* [Job item]
Could you express the material's lines as a JSON list of strings, with one string per line and blank lines left out, starting at the line containing "posts by checking" and ending at the line containing "When posting a"?

* [Dataset extract]
=== Begin Enclosure ===

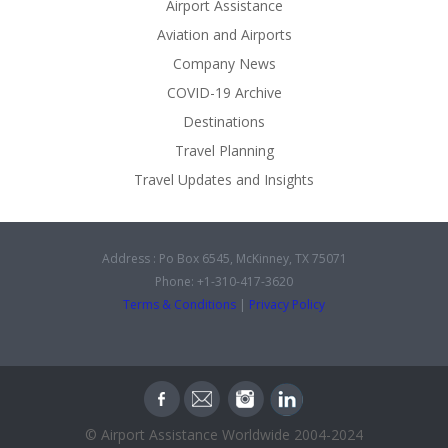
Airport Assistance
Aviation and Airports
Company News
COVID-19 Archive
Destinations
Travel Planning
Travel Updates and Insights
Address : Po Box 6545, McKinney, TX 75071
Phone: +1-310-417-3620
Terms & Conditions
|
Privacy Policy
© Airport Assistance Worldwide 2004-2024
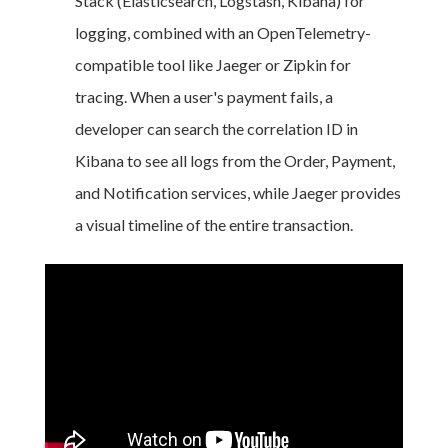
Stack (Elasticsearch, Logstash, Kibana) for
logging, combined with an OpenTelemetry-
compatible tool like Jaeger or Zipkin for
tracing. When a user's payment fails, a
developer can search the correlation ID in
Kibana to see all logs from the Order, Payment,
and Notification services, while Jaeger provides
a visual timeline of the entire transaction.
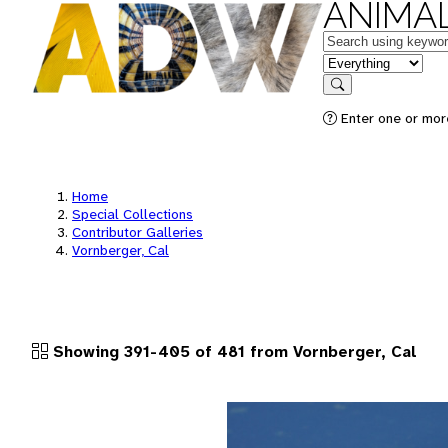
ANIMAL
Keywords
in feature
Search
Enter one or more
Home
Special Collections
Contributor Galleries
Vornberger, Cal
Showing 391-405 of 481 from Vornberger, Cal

=== End Enclosure ===
=== Begin Enclosure ===

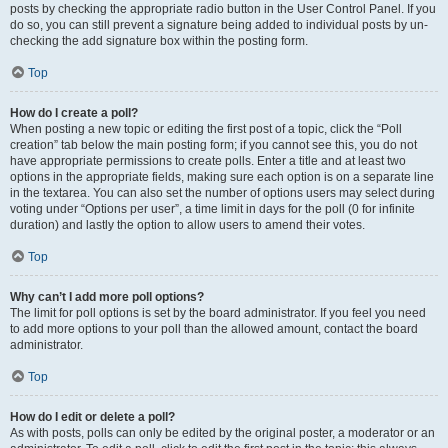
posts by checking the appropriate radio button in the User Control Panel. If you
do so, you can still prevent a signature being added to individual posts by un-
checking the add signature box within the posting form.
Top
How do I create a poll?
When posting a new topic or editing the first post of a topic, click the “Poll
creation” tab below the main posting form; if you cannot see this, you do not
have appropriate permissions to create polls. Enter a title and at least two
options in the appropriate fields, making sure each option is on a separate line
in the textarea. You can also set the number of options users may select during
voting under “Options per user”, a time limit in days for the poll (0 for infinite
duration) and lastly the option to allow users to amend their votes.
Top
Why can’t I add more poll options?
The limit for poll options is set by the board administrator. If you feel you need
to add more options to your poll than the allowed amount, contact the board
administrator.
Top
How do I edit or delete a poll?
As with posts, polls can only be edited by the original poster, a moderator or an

=== End Enclosure ===

* [Completed exercise]
[
  "posts by checking the appropriate radio button in the User Control Panel. If you",
  "do so, you can still prevent a signature being added to individual posts by un-",
  "checking the add signature box within the posting form.",
  "Top",
  "How do I create a poll?",
  "When posting a new topic or editing the first post of a topic, click the “Poll"
]